Trinity Still Divides Council

Divided we stand: Short of reading that the United States has invaded Iran (God forbid) or that Tony Romo broke a leg (God, Allah, Buddha and L.Ron Hubbard forfend), Tuesday's Metro headline in The Dallas Morning News is about the grimmest thing you're likely to see in a long, long time. "City Council is back to 'business as usual,'" it read. Sheesh.

What did voters do to deserve that? Oh, yeah, they voted to go ahead with the Trinity toll road, the project endorsed by virtually every elected official in the county except council member Angela Hunt, who led the fight to stop the expressway along the river and instead give us the cool park we were promised a decade or so ago.

Of course, the point of the News' story was that things are looking up. The council members, despite the divisiveness of the campaign, are ready to make nicey-nice and get to work. Hunt got a handshake from Mayor Tom Leppert and a kiss on the cheek from council member Mitchell Rasansky. See, no hard feelings. Lone wolf Hunt is back in the pack.

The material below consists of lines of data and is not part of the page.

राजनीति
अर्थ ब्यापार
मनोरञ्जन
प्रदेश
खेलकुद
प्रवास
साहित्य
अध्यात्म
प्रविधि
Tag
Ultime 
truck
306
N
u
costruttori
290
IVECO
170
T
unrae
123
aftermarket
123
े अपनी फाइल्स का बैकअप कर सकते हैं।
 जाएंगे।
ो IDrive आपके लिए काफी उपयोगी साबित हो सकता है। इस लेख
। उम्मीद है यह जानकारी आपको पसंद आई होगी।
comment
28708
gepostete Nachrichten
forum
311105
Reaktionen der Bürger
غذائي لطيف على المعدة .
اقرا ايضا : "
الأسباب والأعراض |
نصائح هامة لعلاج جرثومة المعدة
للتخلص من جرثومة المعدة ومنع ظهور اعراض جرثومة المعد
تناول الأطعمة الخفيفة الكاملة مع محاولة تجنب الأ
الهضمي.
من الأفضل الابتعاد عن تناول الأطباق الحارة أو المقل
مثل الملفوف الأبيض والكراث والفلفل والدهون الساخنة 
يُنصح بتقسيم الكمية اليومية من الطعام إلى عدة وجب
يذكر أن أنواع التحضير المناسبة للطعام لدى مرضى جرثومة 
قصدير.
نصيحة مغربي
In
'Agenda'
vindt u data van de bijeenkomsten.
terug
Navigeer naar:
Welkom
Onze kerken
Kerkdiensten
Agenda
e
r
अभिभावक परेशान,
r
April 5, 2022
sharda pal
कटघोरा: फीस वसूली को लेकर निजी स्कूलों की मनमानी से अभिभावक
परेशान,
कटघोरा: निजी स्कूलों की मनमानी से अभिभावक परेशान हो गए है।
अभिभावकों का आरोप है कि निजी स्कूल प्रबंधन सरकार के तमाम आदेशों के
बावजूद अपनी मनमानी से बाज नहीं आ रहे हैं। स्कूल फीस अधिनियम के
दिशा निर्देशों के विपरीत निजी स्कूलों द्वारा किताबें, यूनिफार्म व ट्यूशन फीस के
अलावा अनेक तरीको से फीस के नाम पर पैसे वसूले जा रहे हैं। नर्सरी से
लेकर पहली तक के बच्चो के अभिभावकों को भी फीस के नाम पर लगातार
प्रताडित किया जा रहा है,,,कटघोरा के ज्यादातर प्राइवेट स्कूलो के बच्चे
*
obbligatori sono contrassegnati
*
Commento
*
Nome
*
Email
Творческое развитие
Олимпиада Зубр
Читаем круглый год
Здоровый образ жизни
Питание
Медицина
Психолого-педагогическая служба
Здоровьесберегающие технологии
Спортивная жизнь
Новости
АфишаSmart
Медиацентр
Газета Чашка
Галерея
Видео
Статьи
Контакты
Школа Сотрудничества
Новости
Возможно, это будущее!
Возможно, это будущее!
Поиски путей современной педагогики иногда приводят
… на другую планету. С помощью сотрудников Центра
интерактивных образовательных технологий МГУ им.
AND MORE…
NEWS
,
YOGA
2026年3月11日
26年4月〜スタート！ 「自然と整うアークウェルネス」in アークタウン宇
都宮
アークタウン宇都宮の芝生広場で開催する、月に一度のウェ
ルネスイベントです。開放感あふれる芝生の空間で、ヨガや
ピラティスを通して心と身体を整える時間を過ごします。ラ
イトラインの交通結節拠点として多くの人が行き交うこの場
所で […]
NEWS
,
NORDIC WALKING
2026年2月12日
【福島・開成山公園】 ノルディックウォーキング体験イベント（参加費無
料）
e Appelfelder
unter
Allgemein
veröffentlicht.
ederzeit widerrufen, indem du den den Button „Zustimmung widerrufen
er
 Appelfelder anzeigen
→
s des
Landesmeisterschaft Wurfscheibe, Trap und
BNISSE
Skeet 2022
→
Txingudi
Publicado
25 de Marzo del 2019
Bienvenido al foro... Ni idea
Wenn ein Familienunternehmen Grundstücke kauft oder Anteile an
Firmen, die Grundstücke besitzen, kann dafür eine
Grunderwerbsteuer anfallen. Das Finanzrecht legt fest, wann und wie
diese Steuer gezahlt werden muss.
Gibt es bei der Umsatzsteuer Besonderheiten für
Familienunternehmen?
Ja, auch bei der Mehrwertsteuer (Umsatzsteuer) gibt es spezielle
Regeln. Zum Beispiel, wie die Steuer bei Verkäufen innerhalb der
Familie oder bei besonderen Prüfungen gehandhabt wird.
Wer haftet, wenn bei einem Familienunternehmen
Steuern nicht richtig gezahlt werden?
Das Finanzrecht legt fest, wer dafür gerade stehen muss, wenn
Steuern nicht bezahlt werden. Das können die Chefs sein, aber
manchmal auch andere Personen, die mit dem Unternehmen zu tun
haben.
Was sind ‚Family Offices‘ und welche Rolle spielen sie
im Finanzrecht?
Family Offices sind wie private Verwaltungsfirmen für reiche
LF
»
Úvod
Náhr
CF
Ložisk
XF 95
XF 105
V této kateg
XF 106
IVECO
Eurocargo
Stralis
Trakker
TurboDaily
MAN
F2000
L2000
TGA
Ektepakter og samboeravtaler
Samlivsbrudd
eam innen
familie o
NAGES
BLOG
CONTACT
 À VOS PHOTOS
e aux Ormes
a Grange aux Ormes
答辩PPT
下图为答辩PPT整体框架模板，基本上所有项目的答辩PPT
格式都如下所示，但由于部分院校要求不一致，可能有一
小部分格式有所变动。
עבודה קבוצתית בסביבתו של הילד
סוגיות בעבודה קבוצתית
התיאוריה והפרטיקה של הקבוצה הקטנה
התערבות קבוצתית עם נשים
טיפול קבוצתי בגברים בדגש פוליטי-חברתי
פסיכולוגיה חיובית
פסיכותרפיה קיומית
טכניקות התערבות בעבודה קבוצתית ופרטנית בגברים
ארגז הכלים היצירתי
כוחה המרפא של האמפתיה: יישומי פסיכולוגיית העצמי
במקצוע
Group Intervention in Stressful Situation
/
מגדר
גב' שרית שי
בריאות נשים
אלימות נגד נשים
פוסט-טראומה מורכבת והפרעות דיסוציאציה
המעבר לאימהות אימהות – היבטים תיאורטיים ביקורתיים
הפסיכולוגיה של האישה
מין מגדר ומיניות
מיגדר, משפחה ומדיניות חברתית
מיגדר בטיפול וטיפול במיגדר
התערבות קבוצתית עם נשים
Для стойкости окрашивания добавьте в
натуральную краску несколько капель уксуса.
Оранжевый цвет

Believe that? Yeah, Buzz doesn't either, and as nice a smooch from Rasansky is—who hasn't dreamed of getting one of those?—Buzz was hoping for a little more. A sincere acknowledgment that nearly 38,000 voters, or 47 percent of the total in the November 6 election, had serious doubts about the toll road would be a start. Leppert announcing that he will appoint Hunt to the council's Trinity River Corridor Project Committee would be even better.

More likely, we suspect, the winners will behave as if the opposition doesn't even exist. Call it the "in your face, loser" style of politics. That's the Dallas way, Buzz thinks, but we've been known to be a bit negative, so we called former city council member Donna Blumer, a toll road opponent, for a reality check.

"As far as the winners being magnanimous to the losers, I think that what you saw at the council yesterday is about as far as it goes," Blumer said. Offering the losers a real role in decision-making about the Trinity project's future? "I don't think that's even on their radar screen."

Blumer said she had been feeling down since the loss. So down that even Buzz was left trying to point out some silver linings hidden in the results. Here's one: Those 38,000 people are not all going to pack up and move to Plano tomorrow. There will be other elections, and even a blue Blumer acknowledges that the election helped organize a cadre of civic-minded voters—in East Dallas, mostly—who might be ready to step up and make their voices heard in city politics.